PASSAGE FOURNI —
• • • •
C’était très long. Je me suis réveillée de l’opération à la moitié/fin de l’après-midi et on ne venait pas me chercher. J’avais envie de faire pipi.

J’ai pensé un truc que je me dis souvent pour me réconforter:

« Demain à cette heure-ci ça ira mieux! »

Puis:

« Putain mais qu’est ce qu’on s’en fout, là on est maintenant et j’ai envie de faire pipi! »

Je me souviens avoir geint: « Putain je vais creveeeer! » en me tortillant sous mes draps pile au moment où l’infirmière est arrivée me voir. On repassera pour la crédibilité.

En fait il n’y avait pas de brancardier « pour le moment ». De colère j’ai serré mon poing très fort afin de faire péter le scotch du cathéter pour me venger (de qui, je ne sais toujours pas).

J’ai redemandé mon haricot et je l’ai gardé sous les fesses après avoir fait pipi. Je crois que je me suis même endormie dessus. J’étais si dépitée.
• • • •
(Entrées de données enregistrées)
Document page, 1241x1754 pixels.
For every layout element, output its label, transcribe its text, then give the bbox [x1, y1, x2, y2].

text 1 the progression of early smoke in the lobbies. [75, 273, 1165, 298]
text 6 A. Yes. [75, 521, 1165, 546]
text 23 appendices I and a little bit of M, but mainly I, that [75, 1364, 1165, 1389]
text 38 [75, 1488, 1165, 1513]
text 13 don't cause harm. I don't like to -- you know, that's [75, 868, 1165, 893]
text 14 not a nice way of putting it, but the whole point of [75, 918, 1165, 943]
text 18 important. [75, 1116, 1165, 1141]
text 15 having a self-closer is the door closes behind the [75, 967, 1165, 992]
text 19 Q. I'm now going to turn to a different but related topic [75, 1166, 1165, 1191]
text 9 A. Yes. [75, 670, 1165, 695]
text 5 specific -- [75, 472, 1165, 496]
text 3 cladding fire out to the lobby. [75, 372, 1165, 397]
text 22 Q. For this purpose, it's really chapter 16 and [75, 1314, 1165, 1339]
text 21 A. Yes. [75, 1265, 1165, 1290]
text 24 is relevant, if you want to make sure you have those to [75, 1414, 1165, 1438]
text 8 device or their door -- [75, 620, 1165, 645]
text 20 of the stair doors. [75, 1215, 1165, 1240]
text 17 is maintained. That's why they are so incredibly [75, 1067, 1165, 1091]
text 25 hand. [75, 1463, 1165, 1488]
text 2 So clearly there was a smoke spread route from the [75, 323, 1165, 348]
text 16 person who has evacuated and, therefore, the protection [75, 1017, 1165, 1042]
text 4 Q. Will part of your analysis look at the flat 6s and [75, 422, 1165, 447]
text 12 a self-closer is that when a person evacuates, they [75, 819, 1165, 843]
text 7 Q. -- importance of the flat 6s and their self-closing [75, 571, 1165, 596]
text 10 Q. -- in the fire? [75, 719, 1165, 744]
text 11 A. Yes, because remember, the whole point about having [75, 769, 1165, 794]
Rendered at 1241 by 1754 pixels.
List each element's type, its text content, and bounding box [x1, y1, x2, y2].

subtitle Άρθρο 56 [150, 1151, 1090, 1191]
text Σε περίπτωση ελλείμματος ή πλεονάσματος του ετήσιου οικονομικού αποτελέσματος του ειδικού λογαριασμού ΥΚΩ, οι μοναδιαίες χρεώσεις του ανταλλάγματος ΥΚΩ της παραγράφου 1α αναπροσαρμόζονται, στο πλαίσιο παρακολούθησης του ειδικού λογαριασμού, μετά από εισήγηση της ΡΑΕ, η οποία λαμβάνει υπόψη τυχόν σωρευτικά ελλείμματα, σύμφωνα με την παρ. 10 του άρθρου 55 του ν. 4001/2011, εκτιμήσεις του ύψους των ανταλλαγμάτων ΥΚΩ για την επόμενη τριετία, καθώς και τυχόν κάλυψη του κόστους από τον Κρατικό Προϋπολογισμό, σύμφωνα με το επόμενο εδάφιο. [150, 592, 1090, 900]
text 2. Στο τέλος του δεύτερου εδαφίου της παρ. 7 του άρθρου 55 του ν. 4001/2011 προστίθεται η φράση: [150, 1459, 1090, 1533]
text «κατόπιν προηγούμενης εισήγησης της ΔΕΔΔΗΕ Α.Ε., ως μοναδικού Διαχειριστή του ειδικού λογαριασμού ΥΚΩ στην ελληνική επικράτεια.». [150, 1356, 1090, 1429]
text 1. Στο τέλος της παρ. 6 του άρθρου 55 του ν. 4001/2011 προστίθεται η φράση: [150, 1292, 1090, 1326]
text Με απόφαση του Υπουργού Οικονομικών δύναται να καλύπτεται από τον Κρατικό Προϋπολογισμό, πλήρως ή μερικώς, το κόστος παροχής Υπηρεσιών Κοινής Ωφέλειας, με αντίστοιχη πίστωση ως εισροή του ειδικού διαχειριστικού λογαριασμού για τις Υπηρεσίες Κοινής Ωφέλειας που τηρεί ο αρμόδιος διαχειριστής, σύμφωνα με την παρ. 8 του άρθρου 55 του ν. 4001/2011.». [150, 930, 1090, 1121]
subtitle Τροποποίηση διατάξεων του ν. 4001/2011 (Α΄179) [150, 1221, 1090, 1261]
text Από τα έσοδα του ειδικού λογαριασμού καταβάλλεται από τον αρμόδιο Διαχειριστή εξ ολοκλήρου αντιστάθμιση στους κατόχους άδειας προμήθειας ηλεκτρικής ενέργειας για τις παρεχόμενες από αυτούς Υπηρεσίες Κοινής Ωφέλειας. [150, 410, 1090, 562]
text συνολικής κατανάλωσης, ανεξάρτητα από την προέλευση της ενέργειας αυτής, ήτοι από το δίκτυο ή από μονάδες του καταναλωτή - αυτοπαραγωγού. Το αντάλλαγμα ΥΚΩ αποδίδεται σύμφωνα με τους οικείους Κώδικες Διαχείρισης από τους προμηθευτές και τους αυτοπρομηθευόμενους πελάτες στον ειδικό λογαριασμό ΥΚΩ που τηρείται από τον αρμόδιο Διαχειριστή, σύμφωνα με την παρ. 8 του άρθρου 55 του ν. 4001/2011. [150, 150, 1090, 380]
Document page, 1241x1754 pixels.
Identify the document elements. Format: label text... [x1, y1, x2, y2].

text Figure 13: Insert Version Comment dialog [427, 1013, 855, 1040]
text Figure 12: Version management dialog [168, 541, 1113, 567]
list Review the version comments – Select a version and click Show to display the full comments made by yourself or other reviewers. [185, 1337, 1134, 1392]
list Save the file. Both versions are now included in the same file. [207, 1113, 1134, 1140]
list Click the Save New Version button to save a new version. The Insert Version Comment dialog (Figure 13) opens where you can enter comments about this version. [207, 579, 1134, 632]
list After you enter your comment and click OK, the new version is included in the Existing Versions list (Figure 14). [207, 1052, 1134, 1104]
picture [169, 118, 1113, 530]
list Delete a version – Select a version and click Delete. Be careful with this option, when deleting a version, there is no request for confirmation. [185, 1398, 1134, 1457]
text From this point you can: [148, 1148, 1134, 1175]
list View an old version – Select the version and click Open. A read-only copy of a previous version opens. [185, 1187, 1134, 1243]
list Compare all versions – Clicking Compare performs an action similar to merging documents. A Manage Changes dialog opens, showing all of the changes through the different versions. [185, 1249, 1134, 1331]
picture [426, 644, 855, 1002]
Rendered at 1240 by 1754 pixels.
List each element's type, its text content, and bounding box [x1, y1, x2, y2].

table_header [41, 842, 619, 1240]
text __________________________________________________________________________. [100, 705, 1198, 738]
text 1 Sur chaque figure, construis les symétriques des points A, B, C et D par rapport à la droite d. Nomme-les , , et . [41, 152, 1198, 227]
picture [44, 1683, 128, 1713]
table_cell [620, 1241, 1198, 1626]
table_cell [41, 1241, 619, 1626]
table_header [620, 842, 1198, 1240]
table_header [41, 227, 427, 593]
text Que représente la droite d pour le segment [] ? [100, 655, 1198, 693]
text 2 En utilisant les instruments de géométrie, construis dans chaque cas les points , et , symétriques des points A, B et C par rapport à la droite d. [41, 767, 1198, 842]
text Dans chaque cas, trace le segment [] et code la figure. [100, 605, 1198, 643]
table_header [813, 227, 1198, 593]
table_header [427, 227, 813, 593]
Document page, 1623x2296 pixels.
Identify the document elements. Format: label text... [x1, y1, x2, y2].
• • • •
TÂCHES À RÉALISER —
(A) Dans le passage sur le réveil après l'opération, à quel moment de la journée la narratrice s'est-elle réveillée ?
(B) Recopiez le passage sur le réveil après l'opération, de « En fait il n’y » à « J’étais si dépitée. ».

RÉPONSES PAR TÂCHE —
(A) À la moitié/fin de l'après-midi.

(B)
En fait il n’y avait pas de brancardier « pour le moment ». De colère j’ai serré mon poing très fort afin de faire péter le scotch du cathéter pour me venger (de qui, je ne sais toujours pas).

J’ai redemandé mon haricot et je l’ai gardé sous les fesses après avoir fait pipi. Je crois que je me suis même endormie dessus. J’étais si dépitée.